## WHAT IS NEEDED
Print the source text of every record below verbatim, leaving out the pictures.

(THE RECORDS Opens)

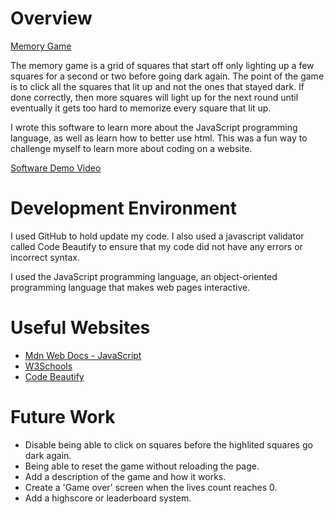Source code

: # Overview

[Memory Game](https://polaroll.github.io/Memory_game/)

The memory game is a grid of squares that start off only lighting up a few squares for a second or two before going dark again. The point of the game is to click all the squares that lit up and not the ones that stayed dark. If done correctly, then more squares will light up for the next round until eventually it gets too hard to memorize every square that lit up.

I wrote this software to learn more about the JavaScript programming language, as well as learn how to better use html. This was a fun way to challenge myself to learn more about coding on a website.

[Software Demo Video](http://youtube.link.goes.here)

# Development Environment

I used GitHub to hold update my code. I also used a javascript validator called Code Beautify to ensure that my code did not have any errors or incorrect syntax.

I used the JavaScript programming language, an object-oriented programming language that makes web pages interactive.

# Useful Websites

- [Mdn Web Docs - JavaScript](https://developer.mozilla.org/en-US/docs/Web/JavaScript)
- [W3Schools](https://www.w3schools.com/js/)
- [Code Beautify](https://codebeautify.org/jsvalidate)

# Future Work

- Disable being able to click on squares before the highlited squares go dark again.
- Being able to reset the game without reloading the page.
- Add a description of the game and how it works.
- Create a 'Game over' screen when the lives count reaches 0.
- Add a highscore or leaderboard system.
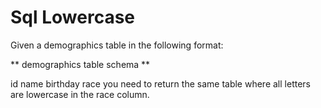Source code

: # Sql Lowercase

Given a demographics table in the following format:

** demographics table schema **

id
name
birthday
race
you need to return the same table where all letters are lowercase in the race column.
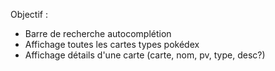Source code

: Objectif :

- Barre de recherche autocomplétion
- Affichage toutes les cartes types pokédex
- Affichage détails d'une carte (carte, nom, pv, type, desc?)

(THE RECORDS Closes)

## SOLUTION TO THIS PROBLEM
Source code

: # Overview

[Memory Game](https://polaroll.github.io/Memory_game/)

The memory game is a grid of squares that start off only lighting up a few squares for a second or two before going dark again. The point of the game is to click all the squares that lit up and not the ones that stayed dark. If done correctly, then more squares will light up for the next round until eventually it gets too hard to memorize every square that lit up.

I wrote this software to learn more about the JavaScript programming language, as well as learn how to better use html. This was a fun way to challenge myself to learn more about coding on a website.

[Software Demo Video](http://youtube.link.goes.here)

# Development Environment

I used GitHub to hold update my code. I also used a javascript validator called Code Beautify to ensure that my code did not have any errors or incorrect syntax.

I used the JavaScript programming language, an object-oriented programming language that makes web pages interactive.

# Useful Websites

- [Mdn Web Docs - JavaScript](https://developer.mozilla.org/en-US/docs/Web/JavaScript)
- [W3Schools](https://www.w3schools.com/js/)
- [Code Beautify](https://codebeautify.org/jsvalidate)

# Future Work

- Disable being able to click on squares before the highlited squares go dark again.
- Being able to reset the game without reloading the page.
- Add a description of the game and how it works.
- Create a 'Game over' screen when the lives count reaches 0.
- Add a highscore or leaderboard system.
Source code

: # Sql Lowercase

Given a demographics table in the following format:

** demographics table schema **

id
name
birthday
race
you need to return the same table where all letters are lowercase in the race column.
Source code

: Objectif :

- Barre de recherche autocomplétion
- Affichage toutes les cartes types pokédex
- Affichage détails d'une carte (carte, nom, pv, type, desc?)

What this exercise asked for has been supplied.